Maybe even take a look at the EFS volume and see if I can make any changes.
It looks like the CloudFormation template I deployed sets the EFS Volume to Bursting. That shouldn’t be a problem, unless you post an awesome blog article on an AWS #UndergroundDeepRacer event that took place and it was shared out socially.
I decided to change EFS from Bursting to Provisioned while I was still copying files from WordPress server to my jump server and immediately after the change happened, the files quickly transferred in seconds.
Now that was really interesting and it seems I didn’t understand EFS that well when setting up my website. I knew what burst credits were or provisioned storage to maximize throughput. Also, it was time to go do some research about EFS burst credits and converting from Bursting to Provisioned.
The next step was to test out the changes that were made, first by terminating the instances, updating the ASG (Auto-scaling Group) to one(1) instance and removing the Termination suspension. After waiting five (5) minutes, my website came back up!
I wasn’t sure if I was out of the woods yet or the site was going to crash again in a few minutes? All day I kept checking it to make sure it was fine and continued to watched the CloudWatch metrics to make sure that the changes I made didn’t have any adverse effects.
I waited a full day before reinstalling and configuring analytics again and retesting everything seemed to work as it should.

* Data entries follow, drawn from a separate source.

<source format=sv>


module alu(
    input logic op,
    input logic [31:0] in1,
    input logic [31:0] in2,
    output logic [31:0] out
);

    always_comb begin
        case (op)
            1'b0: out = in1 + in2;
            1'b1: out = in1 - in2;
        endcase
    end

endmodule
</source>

Now I realize that I didn’t answer the question of what a 504 error was or what does it mean.
A 504 Gateway Timeout Error indicates that a web server attempting to load a page for you did not get a timely response from another server from which it requested information. It’s called a 504 error because that’s the HTTP status code that the web server uses to define that kind of error.
In my case, the underlying storage was too slow to respond causing my website not to load and my Auto-scaling group to go crazy because the ELB (Elastic Load Balancer) did not have any healthy instances.
- Understand your architecture and the AWS Services being utilized for production deployment, which includes limits.
- Listen to CloudWatch alarms and notifications or don’t even bother setting them up.
- Make sure your infrastructure it capable of scaling during peak times, including when posting something important that might have more traffic than expected.